Отец вскочил перепуганный, ничего не понимая, потом наконец понял и, зевая, успокаивающе потрепал ее по руке.
— Не паникуй, дочка, утром все узнаем, ночью ведь справочная не работает. Я оставил там наш телефон, они бы позвонили, если что…
Продолжая позевывать, он встал, сунул ноги в шлепанцы и вышел с Никой в столовую.
— Давай-ка мы сейчас выпьем с тобой, — сказал он, доставая из серванта бутылку и две рюмки. — Как это я не сообразил, нужно было тебе сразу вкатить хорошую дозу — проспала бы до утра спокойна Ну, давай — за материно здоровье, чтобы скорее поправилась…
Ника храбро глотнула, коньяк обжег ей горло, попал куда-то не туда, она поперхнулась, закашлялась, но все-таки заставила себя допить рюмку.
— А ты чего, не раздевалась, что ли?
— Не помню, — она покачала головой. — Я, наверное, просто прилегла на минутку и сразу заснула.

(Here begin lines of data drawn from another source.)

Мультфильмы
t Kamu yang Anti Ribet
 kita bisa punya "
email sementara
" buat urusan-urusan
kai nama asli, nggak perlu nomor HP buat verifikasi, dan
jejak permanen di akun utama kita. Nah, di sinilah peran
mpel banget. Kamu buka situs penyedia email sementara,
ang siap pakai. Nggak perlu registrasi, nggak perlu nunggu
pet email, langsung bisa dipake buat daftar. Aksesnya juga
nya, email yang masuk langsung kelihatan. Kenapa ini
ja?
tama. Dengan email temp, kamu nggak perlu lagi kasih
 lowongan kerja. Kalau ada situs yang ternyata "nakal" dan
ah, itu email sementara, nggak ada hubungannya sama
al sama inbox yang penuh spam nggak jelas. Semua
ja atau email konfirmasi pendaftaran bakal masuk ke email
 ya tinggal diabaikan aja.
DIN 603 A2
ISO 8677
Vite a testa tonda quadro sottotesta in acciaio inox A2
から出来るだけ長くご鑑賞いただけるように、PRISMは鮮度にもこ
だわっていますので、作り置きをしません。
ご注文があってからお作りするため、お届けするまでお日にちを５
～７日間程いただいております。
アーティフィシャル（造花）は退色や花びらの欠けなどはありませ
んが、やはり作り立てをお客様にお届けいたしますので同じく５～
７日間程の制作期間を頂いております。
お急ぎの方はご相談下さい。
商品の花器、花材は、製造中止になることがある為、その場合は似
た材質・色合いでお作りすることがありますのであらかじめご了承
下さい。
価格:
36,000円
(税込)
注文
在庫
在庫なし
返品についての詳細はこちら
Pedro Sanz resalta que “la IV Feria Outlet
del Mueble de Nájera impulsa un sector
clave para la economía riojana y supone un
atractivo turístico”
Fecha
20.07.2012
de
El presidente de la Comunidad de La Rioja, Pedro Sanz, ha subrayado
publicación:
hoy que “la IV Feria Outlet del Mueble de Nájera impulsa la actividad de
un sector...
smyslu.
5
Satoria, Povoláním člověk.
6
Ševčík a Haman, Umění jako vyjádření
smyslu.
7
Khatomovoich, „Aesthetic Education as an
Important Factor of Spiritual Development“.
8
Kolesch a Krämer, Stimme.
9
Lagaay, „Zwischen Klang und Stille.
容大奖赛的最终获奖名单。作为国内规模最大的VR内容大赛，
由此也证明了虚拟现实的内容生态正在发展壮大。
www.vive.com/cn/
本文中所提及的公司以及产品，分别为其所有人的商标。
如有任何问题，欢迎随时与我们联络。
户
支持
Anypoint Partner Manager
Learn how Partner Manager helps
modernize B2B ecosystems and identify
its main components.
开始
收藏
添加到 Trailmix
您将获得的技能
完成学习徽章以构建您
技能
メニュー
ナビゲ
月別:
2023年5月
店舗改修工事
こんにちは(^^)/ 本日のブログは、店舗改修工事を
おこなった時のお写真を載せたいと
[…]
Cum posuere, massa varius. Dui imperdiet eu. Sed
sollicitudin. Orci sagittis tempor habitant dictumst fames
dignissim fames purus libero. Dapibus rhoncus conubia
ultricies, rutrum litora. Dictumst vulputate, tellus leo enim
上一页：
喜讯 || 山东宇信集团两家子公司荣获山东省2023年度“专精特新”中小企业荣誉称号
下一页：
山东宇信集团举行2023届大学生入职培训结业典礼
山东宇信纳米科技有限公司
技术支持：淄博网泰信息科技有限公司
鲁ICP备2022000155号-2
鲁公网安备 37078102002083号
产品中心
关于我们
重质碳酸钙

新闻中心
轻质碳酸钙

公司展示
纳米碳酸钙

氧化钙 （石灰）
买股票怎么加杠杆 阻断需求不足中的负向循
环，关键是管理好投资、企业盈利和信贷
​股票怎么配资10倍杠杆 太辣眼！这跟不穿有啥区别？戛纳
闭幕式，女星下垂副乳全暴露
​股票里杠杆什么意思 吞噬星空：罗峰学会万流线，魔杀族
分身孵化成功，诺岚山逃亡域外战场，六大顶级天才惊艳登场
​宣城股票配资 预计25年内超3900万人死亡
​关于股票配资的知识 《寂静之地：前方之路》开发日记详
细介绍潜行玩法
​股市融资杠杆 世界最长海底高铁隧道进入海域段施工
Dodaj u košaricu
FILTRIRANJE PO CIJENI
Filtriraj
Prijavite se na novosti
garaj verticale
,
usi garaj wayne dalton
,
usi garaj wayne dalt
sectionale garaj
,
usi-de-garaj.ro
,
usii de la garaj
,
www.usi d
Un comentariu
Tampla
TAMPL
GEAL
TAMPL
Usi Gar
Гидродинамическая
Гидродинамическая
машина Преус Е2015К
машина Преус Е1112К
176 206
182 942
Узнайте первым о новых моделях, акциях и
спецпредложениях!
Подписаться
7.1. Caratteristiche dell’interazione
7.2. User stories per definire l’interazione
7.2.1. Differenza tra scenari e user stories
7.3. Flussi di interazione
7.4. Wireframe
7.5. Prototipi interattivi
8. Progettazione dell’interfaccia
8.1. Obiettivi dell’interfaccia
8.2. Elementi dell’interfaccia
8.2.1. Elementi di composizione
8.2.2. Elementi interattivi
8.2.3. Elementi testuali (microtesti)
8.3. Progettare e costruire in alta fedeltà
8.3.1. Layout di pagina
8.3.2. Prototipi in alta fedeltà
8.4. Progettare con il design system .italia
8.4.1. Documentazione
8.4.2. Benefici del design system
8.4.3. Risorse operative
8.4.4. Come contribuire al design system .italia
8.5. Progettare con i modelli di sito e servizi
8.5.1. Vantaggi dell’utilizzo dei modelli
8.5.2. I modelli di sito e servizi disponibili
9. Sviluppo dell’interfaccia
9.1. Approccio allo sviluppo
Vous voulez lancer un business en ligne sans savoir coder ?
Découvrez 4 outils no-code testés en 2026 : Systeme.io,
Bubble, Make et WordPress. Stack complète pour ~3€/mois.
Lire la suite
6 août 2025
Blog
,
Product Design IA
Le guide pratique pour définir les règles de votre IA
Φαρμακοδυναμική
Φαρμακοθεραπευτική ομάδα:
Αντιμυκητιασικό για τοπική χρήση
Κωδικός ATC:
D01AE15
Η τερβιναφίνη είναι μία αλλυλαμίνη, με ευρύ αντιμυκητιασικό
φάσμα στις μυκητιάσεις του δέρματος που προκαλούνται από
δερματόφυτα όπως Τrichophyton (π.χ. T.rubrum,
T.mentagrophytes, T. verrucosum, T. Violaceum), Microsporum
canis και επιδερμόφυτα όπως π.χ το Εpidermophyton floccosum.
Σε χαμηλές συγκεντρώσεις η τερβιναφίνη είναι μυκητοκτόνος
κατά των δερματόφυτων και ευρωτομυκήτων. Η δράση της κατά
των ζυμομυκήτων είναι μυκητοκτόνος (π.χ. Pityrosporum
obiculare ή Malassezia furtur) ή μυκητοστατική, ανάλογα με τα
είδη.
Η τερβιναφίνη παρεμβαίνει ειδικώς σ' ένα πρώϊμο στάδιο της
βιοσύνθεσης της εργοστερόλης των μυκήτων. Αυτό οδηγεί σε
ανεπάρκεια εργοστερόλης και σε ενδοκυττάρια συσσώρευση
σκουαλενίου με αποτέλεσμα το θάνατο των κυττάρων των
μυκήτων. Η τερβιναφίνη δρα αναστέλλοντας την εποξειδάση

— Поди разденься. А то опять одетой уснешь. Иди, я пока кофе пойду поставлю — все равно уж спать сегодня не буду…
Ника вошла к себе в комнату, включила верхний свет и увидела на столе конверт с надписанным маминой рукой адресом Ярослава.
Она похолодела при виде этого конверта. Неясное подозрение, догадка, которая едва померещилась ей вчера в какой-то момент, когда она пыталась понять, зачем маме было принимать снотворное среди дня, и именно тогда, когда отец пошел к ней мириться, — эта страшная догадка снова вспыхнула в ней сейчас, не подвластная никаким доводам разума. Впрочем, сейчас доводы молчали.